Page:Homère - Odyssée, traduction Séguier, Didot, 1896.djvu/213

Cette page a été validée par deux contributeurs.

À dépouiller les corps dont le sang fume et coule,
À brûler chaque hostie, à supplier les dieux,
Le très puissant Hadès, l’austère Perséphone.
Quant à toi, dégainant ton glaive impérieux.
Tiens éloigné du sang l’amas qui l’environne,
Jusqu’à ce que ta voix mande Tirésias.
Le devin accourra, guerroyeur magnanime :
Il te dira la route et les points médiats
Pour rentrer, en croisant le poissonneux abîme. »
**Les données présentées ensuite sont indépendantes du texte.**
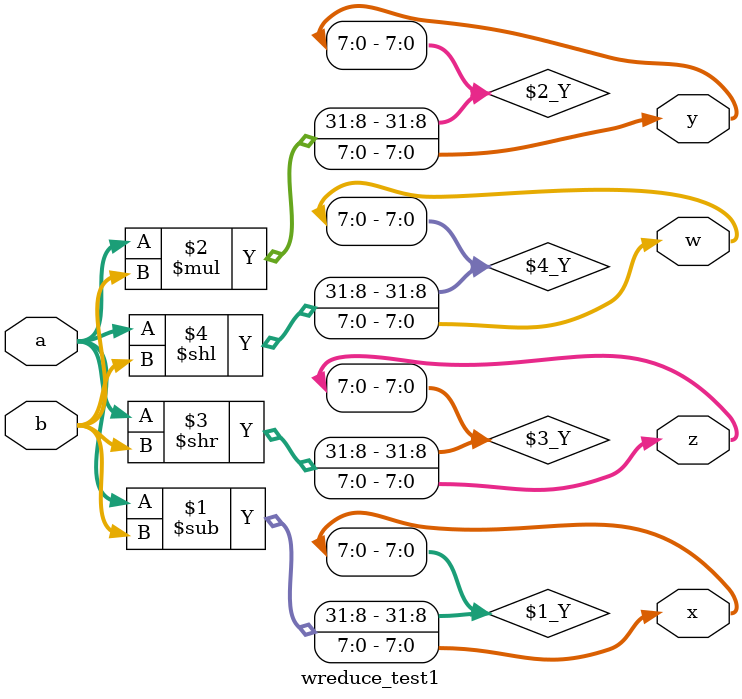
<source format=sv>
module wreduce_test1(input [31:0] a, b, output [7:0] x, y, z, w);
  assign x = a - b;
  assign y = a * b;
  assign z = a >> b;
  assign w = a << b;
endmodule
</source>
L’Aurore, sur ces mots, darde ses traits sereins.
La Nymphe me redonne et mantel et tunique ;
Elle-même se vêt d’une robe pudique,
Légère, gracieuse ; elle entoure ses reins
D’une ceinture d’or et voile sa figure.
Moi, fouillant le palais, j’éveille mes amis
Et distille à chacun ces mots pleins de mesure :
« Allons, trêve au sommeil ! debout, chers endormis !
Partons ; l’auguste Circé elle-même l’exige. »

Ma parole convainc leurs esprits valeureux.
Mais je n’emmenai pas tous ceux que je dirige.
Un soldat, Elpénor, le plus jeune d’entre eux,
Pas trop brave à la guerre et manquant de sagesse,
Reposait à l’écart au faîte du logis,
Désireux de fraîcheur après un soir d’ivresse.
Au tumulte des miens de leurs chambres surgis,
Il se lève, oubliant, dans ses vapeurs funèbres,
De retourner, de prendre encore l’escalier.
Lors il tombe du toit, se casse les vertèbres
De la nuque, et son âme aux enfers va grouiller.